Beigeordneter Markus Schmitt regte bei dem Termin an, eine Erweiterung des Empfangsgebäudes zu prüfen, um die Anforderungen an einen modernen Bahnhof besser abzubilden. Er verwies dabei auch auf die erwartete steigende Fahrgastzahl durch die Ansiedlung des CISPA nur wenige hundert Meter vom Bahnhof entfernt. Auf Wunsch der Ortsratsmitglieder sagte Bahnhofsmanagerin Sauer zu, die Stadt und ihre politischen Gremien in die weiteren Überlegungen aktiv einzubinden.
Ein weiterer Schwerpunkt des Treffens war die fehlende Toilettenanlage. Ortsvorsteherin Kaiser schilderte, dass dies insbesondere bei Heimspielen der SV Elversberg zu unhaltbaren Zuständen im Bahnhofsumfeld führe. Sauer zeigte sich offen, gemeinsam mit der Stadt ein Konzept zu entwickeln, um die vorhandene, bislang nicht öffentlich genutzte Toilettenanlage neben der leerstehenden Gaststätte für den Publikumsverkehr zu öffnen.

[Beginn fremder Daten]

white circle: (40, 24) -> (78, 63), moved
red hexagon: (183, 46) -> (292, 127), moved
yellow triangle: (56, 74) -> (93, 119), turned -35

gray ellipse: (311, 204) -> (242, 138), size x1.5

Voraussetzung wäre eine Beteiligung der Stadt an den Reinigungskosten, wie es nach ihren Angaben bereits an den Bahnhöfen in Homburg und Saarlouis praktiziert wird. Der stellvertretende Ortsvorsteher Fabian Roschy sprach sich dafür aus, hier zügig eine gemeinsame Lösung zu finden.
Ortsratsmitglied Dominik Schmoll brachte zudem das Thema Sicherheitspatenschaft erneut auf den Tisch. Dabei geht es um eine Vereinbarung zwischen Stadt und Bahn, an der sich auch Landes- und Bundespolizei beteiligen könnten. Durch verstärkte Kontrollen soll das Sicherheitsgefühl am Bahnhof verbessert werden. Eine solche Patenschaft hatten Orts- und Stadtrat bereits 2015 beschlossen, die anschließenden Verhandlungen waren jedoch nicht weitergeführt worden. Sauer signalisierte Bereitschaft, die Gespräche dazu wieder aufzunehmen. Offene Fragen bleiben hingegen bei der im Stadtgebiet noch im Bau befindlichen Lärmschutzwand, deren als störend empfundene Optik derzeit nicht ohne Weiteres zu verändern ist. Eine Begrünung sei nicht möglich, eine regelmäßige Reinigung nur mit erheblichem Aufwand machbar.
Am Ende des Ortstermins stand der gemeinsame Wille, den Bahnhof St. Ingbert spürbar aufzuwerten. Alle Beteiligten betonten das Ziel, „unseren Bahnhof St. Ingbert“ attraktiver und sicherer zu machen. Ortsvorsteherin Kaiser hob hervor, dass der Ansatz, „miteinander statt übereinander zu reden“, in den konstruktiven Gesprächen deutlich geworden sei. Der Ortsrat beschloss anschließend einstimmig, dass die Stadtverwaltung mit der Deutschen Bahn in konkrete Verhandlungen eintreten soll – sowohl über ein Nutzungs- und Reinigungskonzept für die Toilettenanlage als auch über die Einführung einer Sicherheitspatenschaft für den Bahnhof.